Now it's in the midst of a battle between a content company and a cable channel, which raises lots of questions about digital distribution and Netflix's future.
Today Comcast CEO Brian Roberts said "The jury is out" whether Netflix will drive "cord cutting," saying that initial fears might have been overblown. Speaking at a Fortune Magazine breakfast, Roberts revealed that Netflix is really a "frenemy" of Comcast's: while we're waiting to see if it drives people to drop their cable subscription, the streaming video is great for Comcast's broadband business, which is booming. Plus, now that Comcast owns NBC Universal, CNBC's parent, Netflix pays the content company licensing fees for its library.
Netflix responded to Roberts comments, supporting his idea that he shouldn't view Netflix as a threat. A spokesperson tells me Netflix has always considered itself a "complement to cable." It's "rich catalog" of movies is a complement to the live events like the Superbowl and big reality TV shows like American Idol that Comcast can deliver.
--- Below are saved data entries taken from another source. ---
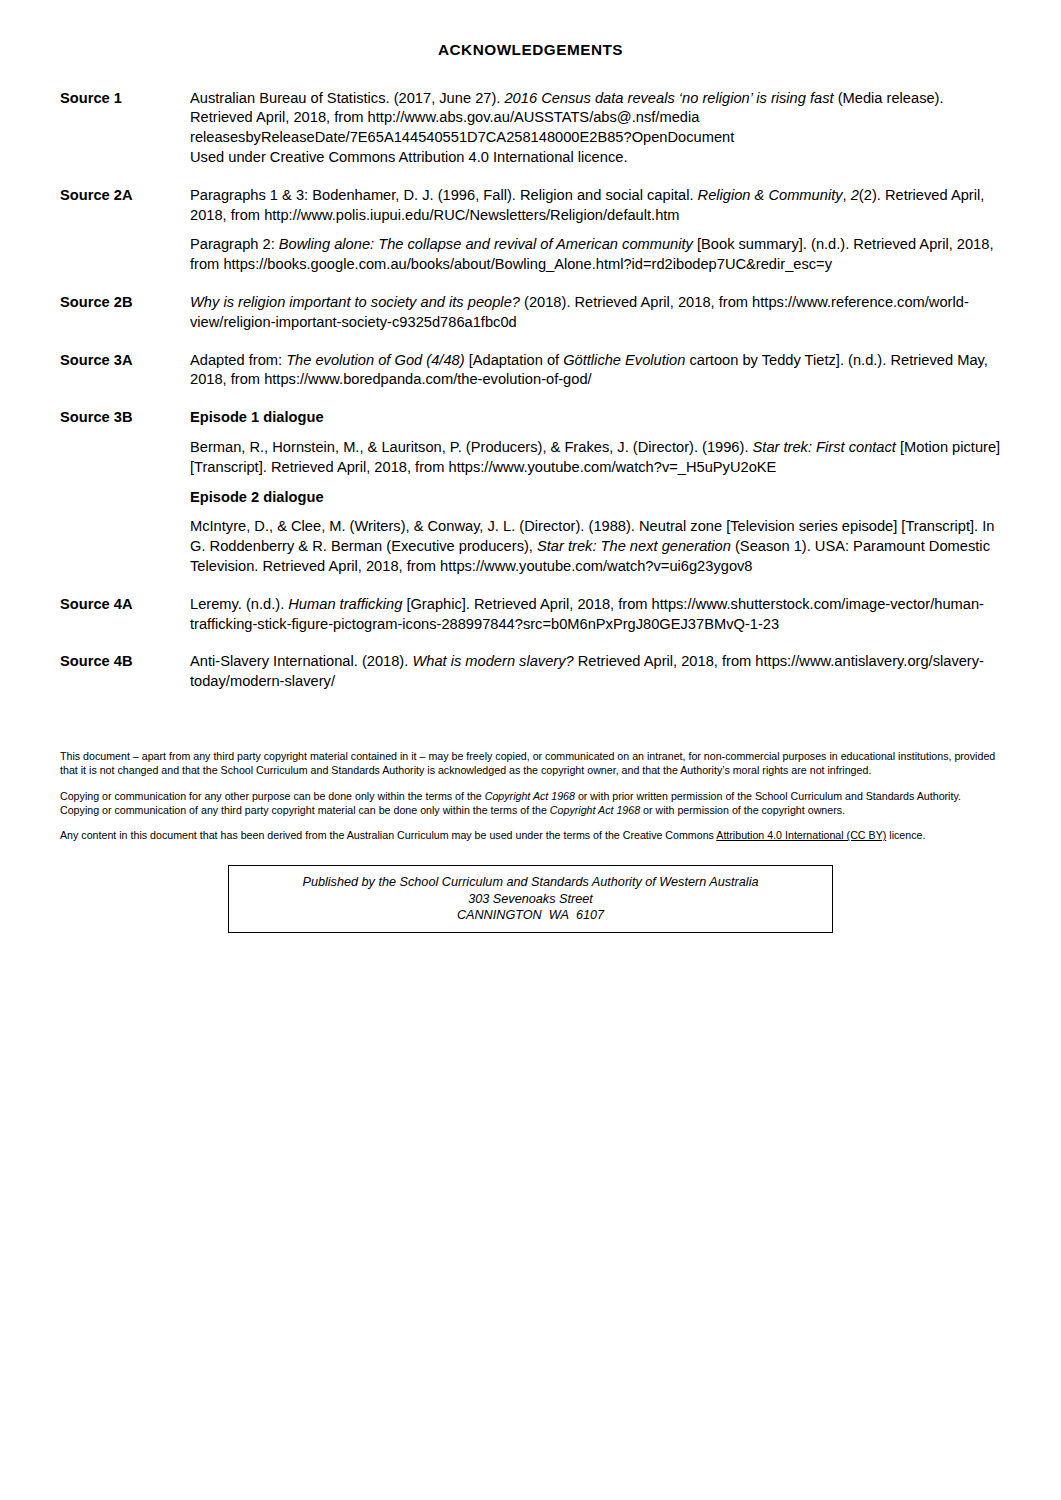ACKNOWLEDGEMENTS
| Source 1 | Australian Bureau of Statistics. (2017, June 27). 2016 Census data reveals ‘no religion’ is rising fast (Media release). Retrieved April, 2018, from http://www.abs.gov.au/AUSSTATS/abs@.nsf/media releasesbyReleaseDate/7E65A144540551D7CA258148000E2B85?OpenDocument Used under Creative Commons Attribution 4.0 International licence. |
| Source 2A | Paragraphs 1 & 3: Bodenhamer, D. J. (1996, Fall). Religion and social capital. Religion & Community , 2 (2). Retrieved April, 2018, from http://www.polis.iupui.edu/RUC/Newsletters/Religion/default.htm Paragraph 2: Bowling alone: The collapse and revival of American community [Book summary]. (n.d.). Retrieved April, 2018, from https://books.google.com.au/books/about/Bowling_Alone.html?id=rd2ibodep7UC&redir_esc=y |
| Source 2B | Why is religion important to society and its people? (2018). Retrieved April, 2018, from https://www.reference.com/world-view/religion-important-society-c9325d786a1fbc0d |
| Source 3A | Adapted from: The evolution of God (4/48) [Adaptation of Göttliche Evolution cartoon by Teddy Tietz]. (n.d.). Retrieved May, 2018, from https://www.boredpanda.com/the-evolution-of-god/ |
| Source 3B | Episode 1 dialogue Berman, R., Hornstein, M., & Lauritson, P. (Producers), & Frakes, J. (Director). (1996). Star trek: First contact [Motion picture] [Transcript]. Retrieved April, 2018, from https://www.youtube.com/watch?v=_H5uPyU2oKE Episode 2 dialogue McIntyre, D., & Clee, M. (Writers), & Conway, J. L. (Director). (1988). Neutral zone [Television series episode] [Transcript]. In G. Roddenberry & R. Berman (Executive producers), Star trek: The next generation (Season 1). USA: Paramount Domestic Television. Retrieved April, 2018, from https://www.youtube.com/watch?v=ui6g23ygov8 |
| Source 4A | Leremy. (n.d.). Human trafficking [Graphic]. Retrieved April, 2018, from https://www.shutterstock.com/image-vector/human-trafficking-stick-figure-pictogram-icons-288997844?src=b0M6nPxPrgJ80GEJ37BMvQ-1-23 |
| Source 4B | Anti-Slavery International. (2018). What is modern slavery? Retrieved April, 2018, from https://www.antislavery.org/slavery-today/modern-slavery/ |
This document – apart from any third party copyright material contained in it – may be freely copied, or communicated on an intranet, for non-commercial purposes in educational institutions, provided that it is not changed and that the School Curriculum and Standards Authority is acknowledged as the copyright owner, and that the Authority’s moral rights are not infringed.
Copying or communication for any other purpose can be done only within the terms of the Copyright Act 1968 or with prior written permission of the School Curriculum and Standards Authority. Copying or communication of any third party copyright material can be done only within the terms of the Copyright Act 1968 or with permission of the copyright owners.
Any content in this document that has been derived from the Australian Curriculum may be used under the terms of the Creative Commons Attribution 4.0 International (CC BY) licence.
Published by the School Curriculum and Standards Authority of Western Australia
303 Sevenoaks Street
CANNINGTON WA 6107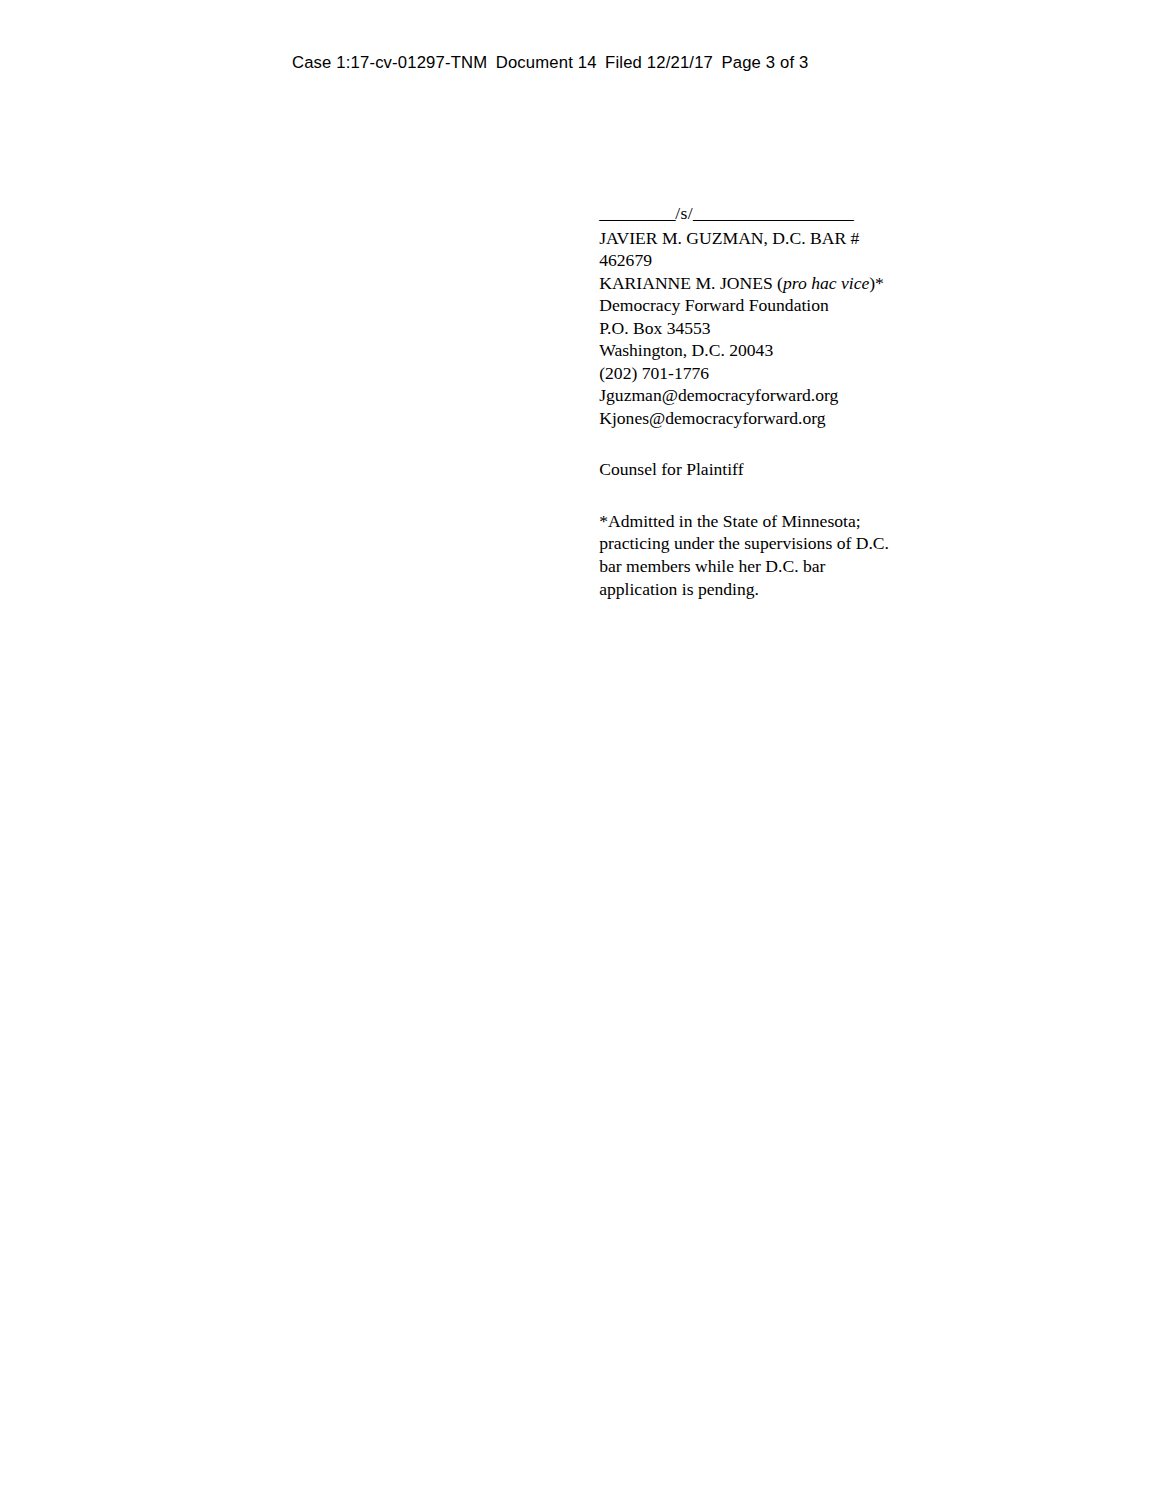Case 1:17-cv-01297-TNM Document 14 Filed 12/21/17 Page 3 of 3
_________/s/___________________
JAVIER M. GUZMAN, D.C. BAR # 462679
KARIANNE M. JONES (pro hac vice)*
Democracy Forward Foundation
P.O. Box 34553
Washington, D.C. 20043
(202) 701-1776
Jguzman@democracyforward.org
Kjones@democracyforward.org
Counsel for Plaintiff
*Admitted in the State of Minnesota; practicing under the supervisions of D.C. bar members while her D.C. bar application is pending.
But a new study from a firm called the Diffusion Group finds that 32 percent of Netflix subscribers say they plan to downgrade or cancel their cable TV services, double the percentage last year. But those numbers are a bit deceiving: those numbers are just intention, not action, and in the most recent quarter Comcast subscriber numbers held up better than expected. And only about 7 percent of those surveyed cited Netflix as a reason why they'd cut the cord.
Bottom line: this isn't a huge immediate threat to the TV subscription business,
Right now Netflix's catalog is suffering- subscribers haven't been able to stream Sony movies for five days now. Netflix's streaming library is the collateral damage of a battle between Sony and Starz . Starz distributes Sony movies, along with Disney films , on cable as well as to outlets like Netflix, but the terms of Sony's Starz contract say that once Netflix's streaming service hits a certain number of subscribers Starz can no longer offer Sony movies.
If it drags out much longer, then we could see it start to take a toll on Netflix's subscriber base. Sony accounts for 12 percent of the US box office and is one of Netflix's single largest sources of films. Janney Montgomery Scott analyst Tony Wible says he doesn't expect this to immediately impact Netflix's earnings, but says it could drive "churn" -- the number of customers who drop the service. Now the clock is ticking for Sony and Starz to resolve their standoff. Will Starz pay Sony more money so it can continue offering its films on Netflix streaming? Netflix's contract with Starz is up for renewal in the first quarter of next year, but this could push a renewal at much *higher terms* for Starz soon - so Starz can pay higher fees for Sony. Or, will this drive Starz in a different direction, to make a deal with the rival service Amazon is starting?
This whole contract conflict speaks to just how complicated the relationship is between four constituents: 1) Netflix, 2) cable channels - like Starz, 3) cable carriers like Comcast, which deliver those channels for a fee, and 4) the content creators, like Sony.